From the forum thread about hairline gaps between font glyphs, extract the passage that begins at the words "I see this in" and stops after "makes no difference.", keeping every word and punctuation mark unchanged.

• [Document excerpt]:

-- Opening Marker --

Hairline gaps appearing between glyphs in typeface with solid backgrounds and no kerning

I am working on a typeface for technical documentation composed of characters in solid blocks. When typed in a sequence, the blocks should appear together to each other forming a solid background with no gaps between the characters. The blocks fill the entire width of the character.

Problem:
Hairline gaps appear between the glyphs.

I see this in Illustrator (Mac or Windows) and in FrameMaker (Windows).

I have even tried to create an overlap of the background extending beyond the glyph left and right by 5 units, but it makes no difference.

Glyphs Version: 3.0.2

Characteristics of the Typeface:

  • The typeface has only one master and a single weight.
  • There are no kerning pairs on any of the characters.
  • The characters have one of three widths, so it is not technically monospaced: 500, 1000, 1500 with an em-size of 1000.

I have tried setting the “.monospace” number value in the master settings as suggested here:

[IsFixedPitch to disable metrics adjustment]

… but, other than left-aligning the wide characters (which breaks my design, but it was just an attempt to see what would fix the problem), the gaps continue the same as before when I used the typeface.

Before I export, I run the following each time:

Glyph:

  • Update Glyph Info
  • Update Glyph Metrics

Paths:

  • Correct Path Direction

Export Settings:

  • File Format: .otf
  • Outline Flavour: PostScript/CFF

Options (makes no difference checked or unchecked):

  • Remove Overlap
  • Autohint

In Illustrator:

  • Kerning: Auto or zero (makes no difference)
  • Tracking: 0

Any suggestion as to a solution would be much appreciated.

It’s a quirk of pixelation, and text rendering engines are not über precise down to the sub pixel levels. The only way to make sure to get rid of the hairline gaps is to make the overlap larger, which is commonly seen in connecting scripts like Arabic.

My solution would be OpenType, and make overlapped variant appear when a letter is followed by another. I have made a sample Glyphs file. I hope it helpsOverlap Test.glyphs (1.3 KB) .

1 Like

Thanks very much for the information and for the sample file! A lot of overlap is necessary. I first tried 25 units and it did nothing. 100 units, like you used, seems to do the trick. The hairlines show most when the type is small, so a pixel in the wrong direction as part of pixelation could result in a gap, which is probably why overkill is necessary. I’ll continue to test the solution you propose. Thanks again!

You’re welcome! 25 units is not enough? That’s a little surprising. I wonder what OS + application + font size you are looking at. Would you mind posting a screenshot here? And depending on the target environment and needs, I could suggest a simpler trick.

Have you checked the path directions? 25 units overlap should be enough.

I take that back that the problem was fixed with the 100 unit overlap. Looked fine everywhere until I viewed it as a PDF on an iPad (Acrobat Pro).

The problem appears at small display sizes only. It’s not so much the size of the type itself as I can tell, but the size at which it is viewed. If I zoom in on-screen, the problem disappears. The problem appears in the applications I author in (Illustrator or FrameMaker) as well as in the PDF output.

-- Closing Marker --

• [Extracted material]:

-- Opening Marker --

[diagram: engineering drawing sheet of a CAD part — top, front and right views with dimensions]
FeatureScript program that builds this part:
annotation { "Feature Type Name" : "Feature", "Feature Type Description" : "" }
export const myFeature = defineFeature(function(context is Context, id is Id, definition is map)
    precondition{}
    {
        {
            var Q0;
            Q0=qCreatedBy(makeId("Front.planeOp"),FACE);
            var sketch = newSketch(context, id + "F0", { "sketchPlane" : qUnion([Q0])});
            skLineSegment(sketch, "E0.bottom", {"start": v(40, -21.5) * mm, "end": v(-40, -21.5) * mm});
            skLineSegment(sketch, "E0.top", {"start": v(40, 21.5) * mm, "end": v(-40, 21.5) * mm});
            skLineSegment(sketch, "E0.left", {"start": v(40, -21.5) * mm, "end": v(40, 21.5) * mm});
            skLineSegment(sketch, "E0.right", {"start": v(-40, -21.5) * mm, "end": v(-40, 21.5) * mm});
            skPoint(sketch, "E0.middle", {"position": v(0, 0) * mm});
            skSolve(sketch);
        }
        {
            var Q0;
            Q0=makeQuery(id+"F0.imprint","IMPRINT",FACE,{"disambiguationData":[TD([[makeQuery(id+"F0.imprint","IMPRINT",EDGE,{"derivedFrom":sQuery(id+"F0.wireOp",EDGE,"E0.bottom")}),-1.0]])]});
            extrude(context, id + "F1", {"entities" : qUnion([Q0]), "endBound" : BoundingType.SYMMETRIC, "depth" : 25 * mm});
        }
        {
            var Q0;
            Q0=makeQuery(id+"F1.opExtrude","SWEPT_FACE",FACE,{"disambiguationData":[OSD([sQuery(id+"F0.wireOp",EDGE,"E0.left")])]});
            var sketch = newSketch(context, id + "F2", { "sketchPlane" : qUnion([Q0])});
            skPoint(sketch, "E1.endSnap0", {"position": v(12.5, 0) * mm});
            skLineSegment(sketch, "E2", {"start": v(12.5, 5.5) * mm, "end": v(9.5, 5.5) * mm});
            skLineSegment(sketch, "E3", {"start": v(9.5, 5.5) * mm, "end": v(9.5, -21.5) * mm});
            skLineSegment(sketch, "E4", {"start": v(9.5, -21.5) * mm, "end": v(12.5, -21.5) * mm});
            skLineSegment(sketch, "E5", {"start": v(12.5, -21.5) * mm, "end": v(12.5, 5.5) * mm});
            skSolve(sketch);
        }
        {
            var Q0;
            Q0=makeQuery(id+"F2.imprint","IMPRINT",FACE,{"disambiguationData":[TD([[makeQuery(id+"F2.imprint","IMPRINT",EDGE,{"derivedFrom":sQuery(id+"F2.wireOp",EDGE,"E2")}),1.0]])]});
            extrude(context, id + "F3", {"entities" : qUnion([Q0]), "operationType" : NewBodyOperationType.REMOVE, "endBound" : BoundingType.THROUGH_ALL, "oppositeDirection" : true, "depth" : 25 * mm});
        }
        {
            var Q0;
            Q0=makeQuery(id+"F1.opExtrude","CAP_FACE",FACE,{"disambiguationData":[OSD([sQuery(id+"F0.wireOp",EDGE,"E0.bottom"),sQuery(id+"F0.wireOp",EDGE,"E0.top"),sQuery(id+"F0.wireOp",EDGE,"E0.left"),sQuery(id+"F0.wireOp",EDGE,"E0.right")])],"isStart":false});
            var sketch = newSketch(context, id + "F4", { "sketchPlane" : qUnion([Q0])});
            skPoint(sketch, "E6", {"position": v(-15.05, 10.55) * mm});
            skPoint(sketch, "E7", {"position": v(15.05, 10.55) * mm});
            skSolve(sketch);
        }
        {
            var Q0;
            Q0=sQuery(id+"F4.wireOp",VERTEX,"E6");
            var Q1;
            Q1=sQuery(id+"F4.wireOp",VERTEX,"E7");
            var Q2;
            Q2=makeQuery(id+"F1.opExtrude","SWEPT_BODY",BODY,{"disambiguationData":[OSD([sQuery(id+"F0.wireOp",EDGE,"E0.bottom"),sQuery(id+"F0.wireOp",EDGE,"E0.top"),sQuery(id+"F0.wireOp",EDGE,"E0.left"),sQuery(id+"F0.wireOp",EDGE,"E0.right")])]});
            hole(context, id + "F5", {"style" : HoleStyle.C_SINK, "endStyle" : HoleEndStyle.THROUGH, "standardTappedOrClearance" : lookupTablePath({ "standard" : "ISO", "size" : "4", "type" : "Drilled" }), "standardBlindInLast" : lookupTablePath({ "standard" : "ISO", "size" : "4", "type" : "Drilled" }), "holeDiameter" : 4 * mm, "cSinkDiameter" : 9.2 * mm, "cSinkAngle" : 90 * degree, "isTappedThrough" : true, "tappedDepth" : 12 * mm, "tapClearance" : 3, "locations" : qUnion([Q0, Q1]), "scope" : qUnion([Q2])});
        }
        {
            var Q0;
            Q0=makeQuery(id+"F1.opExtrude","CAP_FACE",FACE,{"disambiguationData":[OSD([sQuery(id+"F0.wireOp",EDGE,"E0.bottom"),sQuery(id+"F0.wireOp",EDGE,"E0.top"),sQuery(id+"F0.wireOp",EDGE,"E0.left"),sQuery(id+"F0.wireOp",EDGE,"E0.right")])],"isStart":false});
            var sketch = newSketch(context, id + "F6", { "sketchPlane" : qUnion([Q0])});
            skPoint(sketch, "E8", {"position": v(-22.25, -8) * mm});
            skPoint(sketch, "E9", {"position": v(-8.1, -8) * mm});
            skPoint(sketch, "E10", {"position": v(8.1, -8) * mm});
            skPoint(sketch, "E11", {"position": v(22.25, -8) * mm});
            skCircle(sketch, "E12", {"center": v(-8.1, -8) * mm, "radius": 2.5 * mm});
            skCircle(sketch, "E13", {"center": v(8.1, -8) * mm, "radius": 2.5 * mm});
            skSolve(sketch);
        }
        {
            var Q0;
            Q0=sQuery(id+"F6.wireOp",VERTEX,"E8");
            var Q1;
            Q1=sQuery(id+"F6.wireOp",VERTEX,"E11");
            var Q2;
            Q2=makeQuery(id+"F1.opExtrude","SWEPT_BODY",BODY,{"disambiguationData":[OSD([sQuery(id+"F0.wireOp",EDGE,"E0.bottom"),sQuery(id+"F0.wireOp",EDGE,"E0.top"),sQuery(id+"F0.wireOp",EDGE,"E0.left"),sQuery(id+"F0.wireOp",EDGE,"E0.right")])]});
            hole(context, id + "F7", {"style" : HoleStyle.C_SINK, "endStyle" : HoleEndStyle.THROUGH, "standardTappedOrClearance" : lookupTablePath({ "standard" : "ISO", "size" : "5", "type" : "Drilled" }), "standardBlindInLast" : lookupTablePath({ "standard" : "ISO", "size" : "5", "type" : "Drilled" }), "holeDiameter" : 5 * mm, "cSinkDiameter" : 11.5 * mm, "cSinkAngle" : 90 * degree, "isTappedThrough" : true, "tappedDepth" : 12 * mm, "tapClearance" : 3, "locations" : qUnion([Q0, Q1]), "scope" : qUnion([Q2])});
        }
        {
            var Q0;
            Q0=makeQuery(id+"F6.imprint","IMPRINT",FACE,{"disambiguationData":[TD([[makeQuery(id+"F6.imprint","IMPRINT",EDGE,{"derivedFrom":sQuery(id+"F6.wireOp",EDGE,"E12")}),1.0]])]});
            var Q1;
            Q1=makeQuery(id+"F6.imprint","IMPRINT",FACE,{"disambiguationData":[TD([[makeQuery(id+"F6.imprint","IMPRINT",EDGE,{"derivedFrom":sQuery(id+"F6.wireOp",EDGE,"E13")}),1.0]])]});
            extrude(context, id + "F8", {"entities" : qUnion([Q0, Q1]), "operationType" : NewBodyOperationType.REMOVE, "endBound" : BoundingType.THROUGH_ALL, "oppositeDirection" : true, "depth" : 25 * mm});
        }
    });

-- Closing Marker --

• [Answer space]:
I see this in Illustrator (Mac or Windows) and in FrameMaker (Windows).

I have even tried to create an overlap of the background extending beyond the glyph left and right by 5 units, but it makes no difference.